▶ [Data]

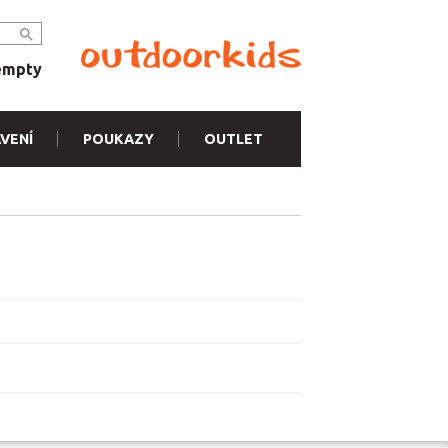
empty
VENÍ
POUKAZY
OUTLET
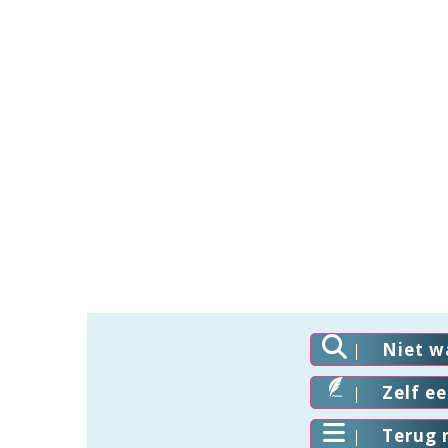
Niet w
Zelf e
Terug 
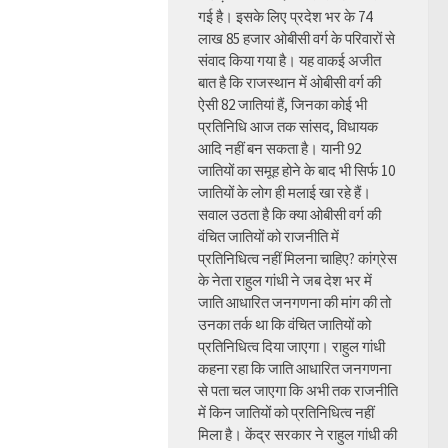
गई है। इसके लिए प्रदेश भर के 74
लाख 85 हजार ओबीसी वर्ग के परिवारों से
संवाद किया गया है। यह वाकई अजीत
बात है कि राजस्थान में ओबीसी वर्ग की
ऐसी 82 जातियां हैं, जिनका कोई भी
प्रतिनिधि आज तक सांसद, विधायक
आदि नहीं बन सकता है। यानी 92
जातियों का समूह होने के बाद भी सिर्फ 10
जातियों के लोग ही मलाई खा रहे हैं।
सवाल उठता है कि क्या ओबीसी वर्ग की
वंचित जातियों को राजनीति में
प्रतिनिधित्व नहीं मिलना चाहिए? कांग्रेस
के नेता राहुल गांधी ने जब देश भर में
जाति आधारित जनगणना की मांग की तो
उनका तर्क था कि वंचित जातियों को
प्रतिनिधित्व दिया जाएगा। राहुल गांधी
कहना रहा कि जाति आधारित जनगणना
से पता चल जाएगा कि अभी तक राजनीति
में किन जातियों को प्रतिनिधित्व नहीं
मिला है। केंद्र सरकार ने राहुल गांधी की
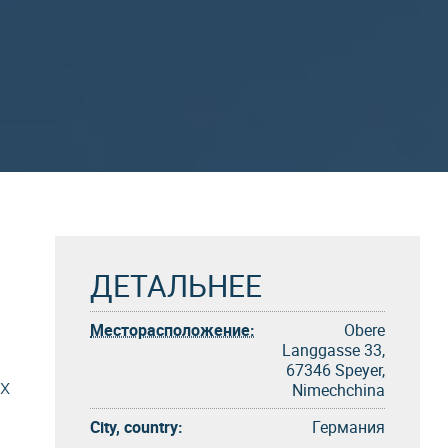
ДЕТАЛЬНЕЕ
Месторасположение:
Obere
Langgasse 33,
67346 Speyer,
х
Nimechchina
City, country:
Германия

▶ [Problem description] Can you update the rows above by replacing "OUTLET" with "SALE", keeping every other line unchanged and leaving the pictures out?

▶ [Task answer]
empty
VENÍ
POUKAZY
SALE
Niet w
Zelf e
Terug 
गई है। इसके लिए प्रदेश भर के 74
लाख 85 हजार ओबीसी वर्ग के परिवारों से
संवाद किया गया है। यह वाकई अजीत
बात है कि राजस्थान में ओबीसी वर्ग की
ऐसी 82 जातियां हैं, जिनका कोई भी
प्रतिनिधि आज तक सांसद, विधायक
आदि नहीं बन सकता है। यानी 92
जातियों का समूह होने के बाद भी सिर्फ 10
जातियों के लोग ही मलाई खा रहे हैं।
सवाल उठता है कि क्या ओबीसी वर्ग की
वंचित जातियों को राजनीति में
प्रतिनिधित्व नहीं मिलना चाहिए? कांग्रेस
के नेता राहुल गांधी ने जब देश भर में
जाति आधारित जनगणना की मांग की तो
उनका तर्क था कि वंचित जातियों को
प्रतिनिधित्व दिया जाएगा। राहुल गांधी
कहना रहा कि जाति आधारित जनगणना
से पता चल जाएगा कि अभी तक राजनीति
में किन जातियों को प्रतिनिधित्व नहीं
मिला है। केंद्र सरकार ने राहुल गांधी की
ДЕТАЛЬНЕЕ
Месторасположение:
Obere
Langgasse 33,
67346 Speyer,
х
Nimechchina
City, country:
Германия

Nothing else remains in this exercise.